Saturday, May 27, 2006

zwischen zwei welten

es wird ja nun wirklich zeit, dass ich mal was über mein leben hier in münchen berichte. letztlich gibt es ja doch irgendwie nur drei zustände, in denen ich mich befinde: entweder arbeite ich oder ich schlafe oder ich bin betrunken. zumindest war es bislang so.
münchen ist schön. es ist sauber, aufgeräumt, die u-bahnen kommen pünktlich, es wird nicht geschoben, gedrängelt, gepöbelt.
münchen ist klein. von dort wo ich wohne (ziemlich weit im westen) bis dahin wo ich arbeite (ziemlich weit im osten) dauert es 17 minuten mit der u-bahn und nochmal fünf minuten mit dem bus. und dann hat man auch schon einmal die stadt durchquert. in berlin kommt man in 15 minuten gerade einmal vom prenzlauer berg in den friedrichshain (gemessen an der strecke der tram M10 von der haltestelle winsstraße bis zur warschauer straße).
münchen ist freundlich. "grüß gott" ist den meisten hier angeboren und fast per knopfdruck abrufbar. auch busfahrer grüßen und sind gut gelaunt, zumindest ringen sie sich ein lächeln ab. und auch angesprochen wird man sehr häufig. die leute kümmern sich. ob aus reiner neugier oder aus wirklichem interesse kann ich nicht sagen. zumindest habe ich mich in den zwei monaten hier mit vermutlich so vielen fremden menschen unterhalten, wie in meinen mittlerweile über sechs jahren berlin nicht.
münchen ist oberflächlich. schick, schicker, münchen. kein D&G-armband, keine gucci-sonnenbrille, kein louis vuitton-täschchen kann größer, schwärzer, auffälliger sein als hier. man achtet auf sich, aber manchen möchte man doch den blick in den spiegel und das urteil eines wirklich objektiven menschen empfehlen, denn die meisten, seien wir doch mal ehrlich, sehen wirklich verboten aus. was in berlin mitte, ist in münchen schwabing. in-szene, hippes viertel, teure boutiquen. ich ließ mir sagen, dass nur das glockenbachviertel, heimat unzähliger regenbogenbeflaggten amüsieretablissements, eine beliebtere wohngegend sei als schwabing.
münchen ist nicht zuhause. g'scheite biergärten fehlen in berlin, das gebe ich zu. und großes bier. und vielleicht auch die trachten und ein wenig die bayerische gemütlichkeit. aber das war es dann auch schon. auch wenn mich vor wenigen tagen, als ich erstmals wieder in die hauptstadt reiste, ein schock ereilte, als ich die zerkratzten fenster der einfahrenden s-bahn sah, gewöhnte ich mich doch schnell wieder an diese komplett andere stadt. ich habe vielleicht gerade kein richtiges zu hause, weil mein zimmer zwischenvermietet ist aber gegen die ost-/west-stadt kommt so schnell nichts an, wie ich wieder einmal feststellen musste. eine "bar gagarin" gibt es bei mir in der rykestraße gegenüber, in münchen sucht man so etwas fast vergebens.
und dann ist da noch was. ohne franziska wäre ich hier wohl verloren. kontakte knüpft man schnell, doch dann macht einem die oberflächlichkeit alles schnell zunichte. die menschen, die ich bei der arbeit besonders mag, kommen komischerweise aus berlin. oder aus dem osten, wie dirk nämlich, der aus dresden stammt und bei dem man seinen sächsischen dialekt heraushört, wenn er sich aufregt oder besonders locker daherplaudert.

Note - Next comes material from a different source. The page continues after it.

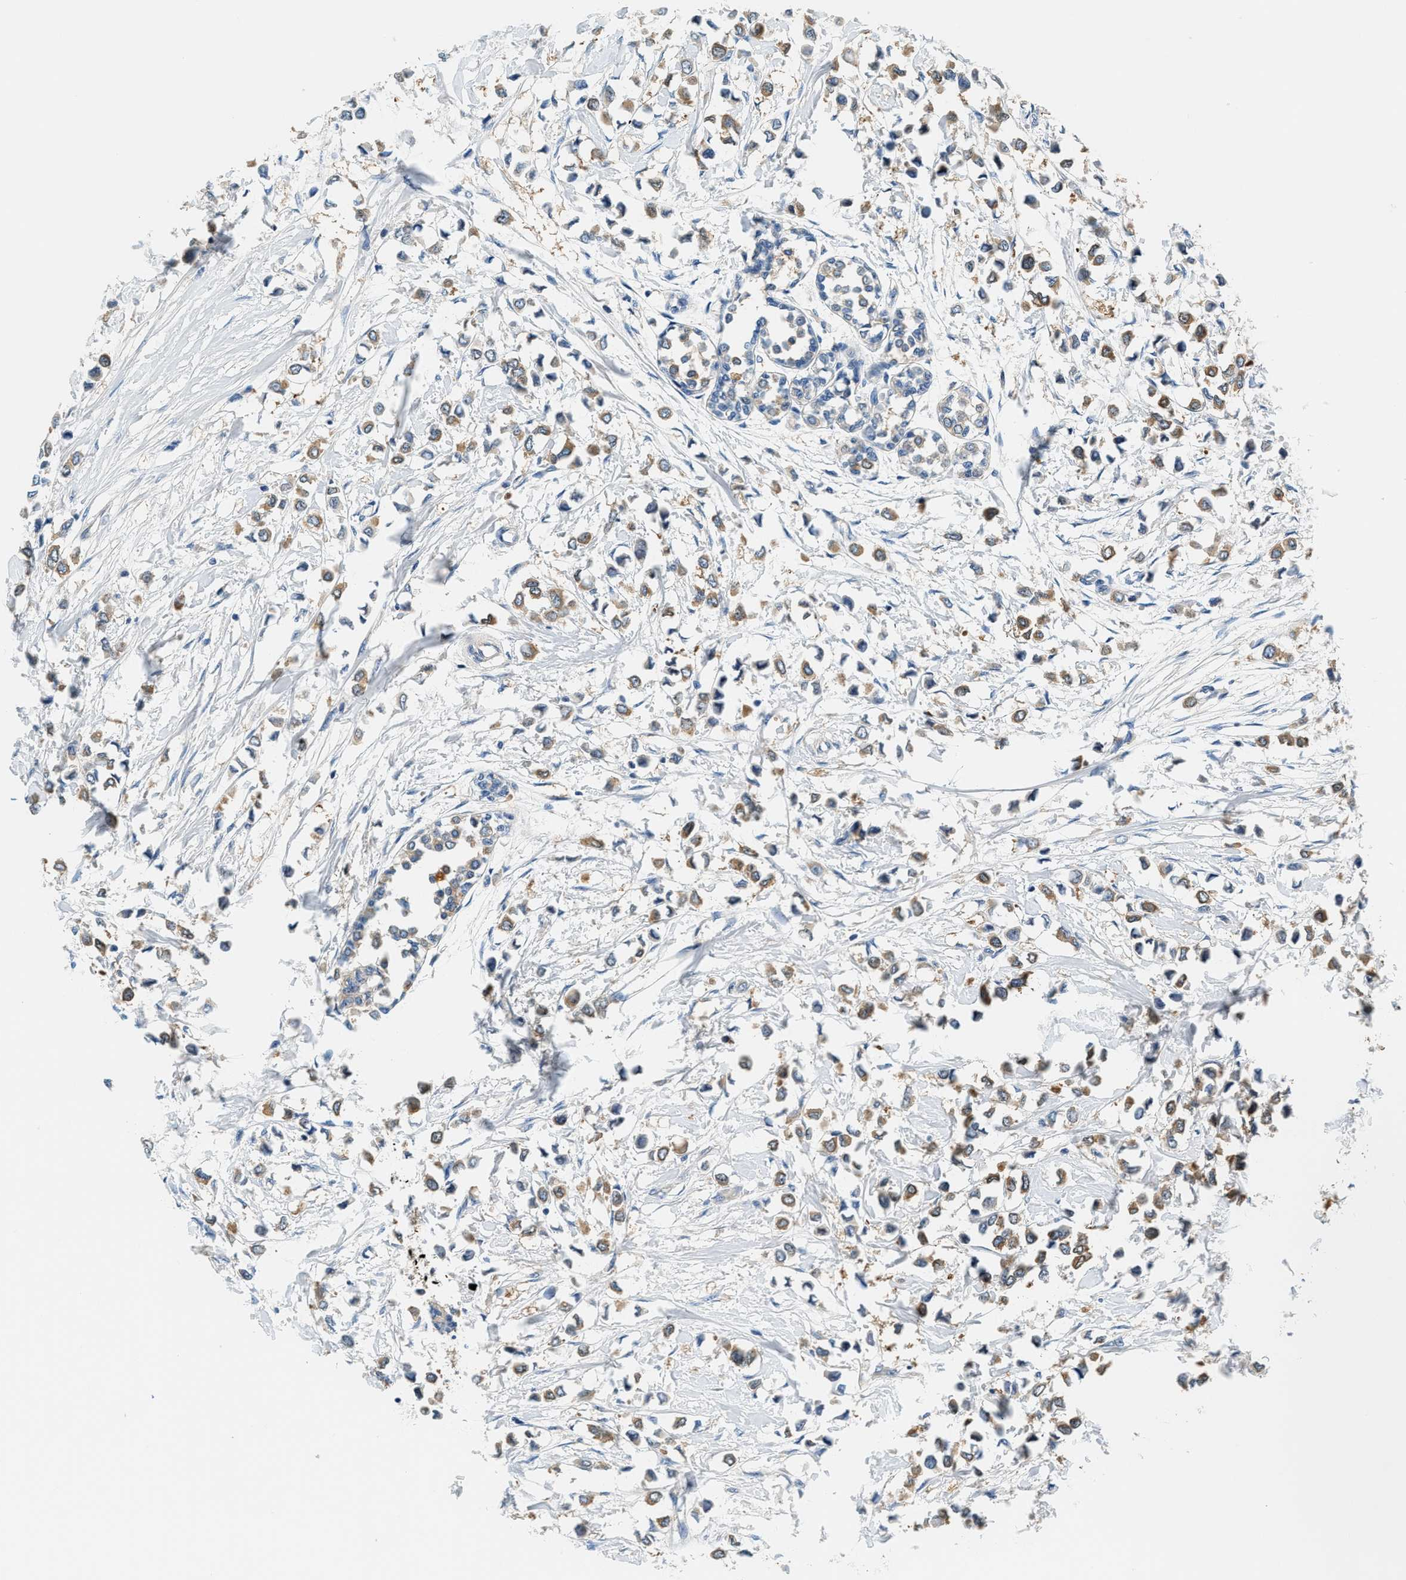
{"staining": {"intensity": "moderate", "quantity": "25%-75%", "location": "cytoplasmic/membranous"}, "tissue": "breast cancer", "cell_type": "Tumor cells", "image_type": "cancer", "snomed": [{"axis": "morphology", "description": "Lobular carcinoma"}, {"axis": "topography", "description": "Breast"}], "caption": "High-power microscopy captured an immunohistochemistry (IHC) image of breast cancer (lobular carcinoma), revealing moderate cytoplasmic/membranous staining in about 25%-75% of tumor cells.", "gene": "SLC35E1", "patient": {"sex": "female", "age": 51}}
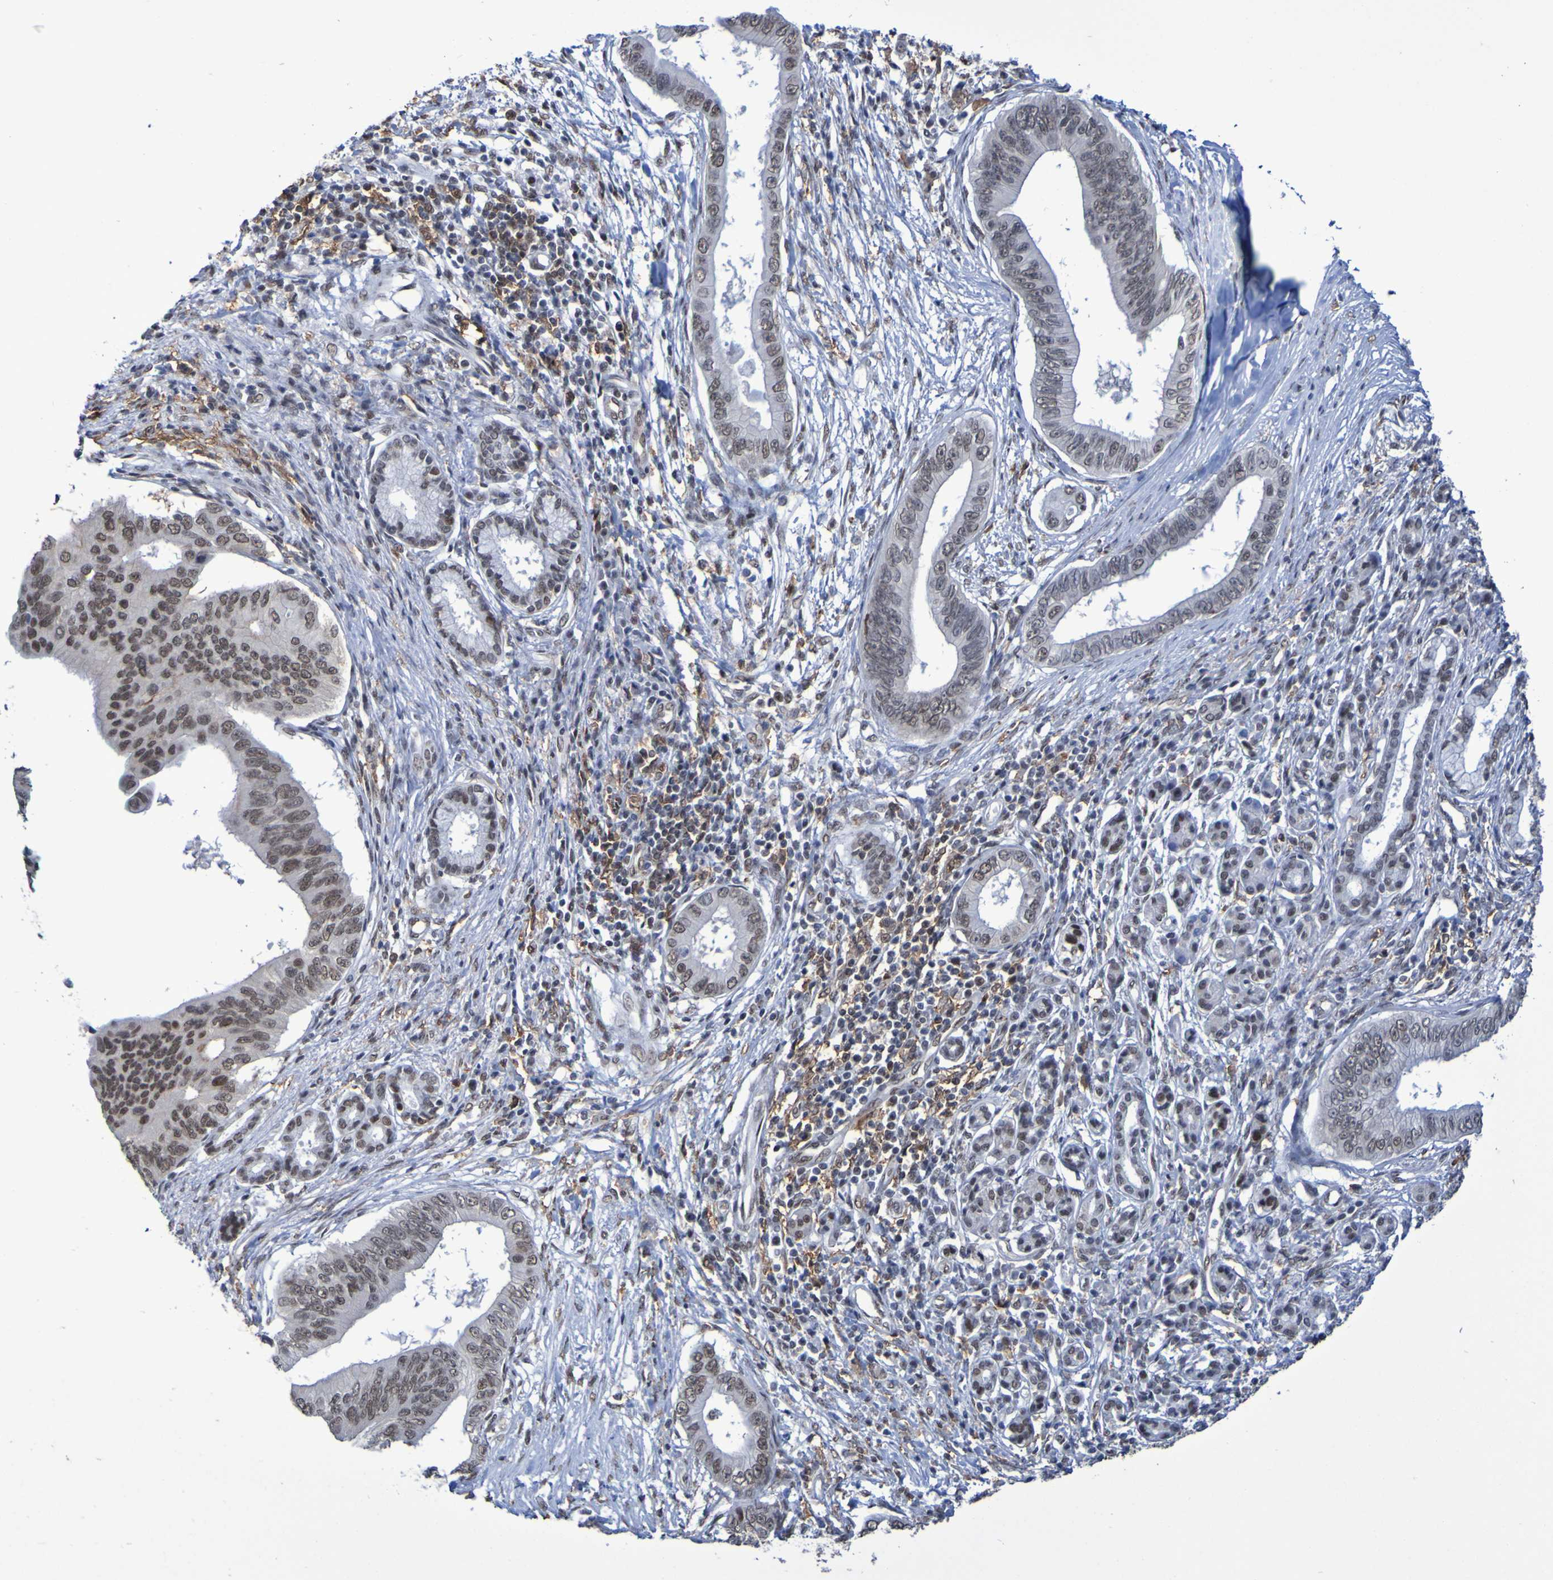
{"staining": {"intensity": "moderate", "quantity": ">75%", "location": "nuclear"}, "tissue": "pancreatic cancer", "cell_type": "Tumor cells", "image_type": "cancer", "snomed": [{"axis": "morphology", "description": "Adenocarcinoma, NOS"}, {"axis": "topography", "description": "Pancreas"}], "caption": "The histopathology image reveals staining of pancreatic adenocarcinoma, revealing moderate nuclear protein positivity (brown color) within tumor cells.", "gene": "MRTFB", "patient": {"sex": "male", "age": 77}}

es wird immer einen ewigen vergleich zwischen berlin und einer stadt x geben, wie bei einer großen liebe, die man mit dem neuen vergleichen muss; unweigerlich passiert das, man kann gar nichts dagegen machen. und eigentlich hat der herausforderer schon vor beginn des kampfes verloren. ungerecht. aber so ist es nun mal. und in remineszenz an rainald grebe & die kapelle der versöhnung möchte ich zitieren: "berlin! halleluja berlin! alle wollen dahin! und ich will das auch!"

ich denke, ich bin bald zurück.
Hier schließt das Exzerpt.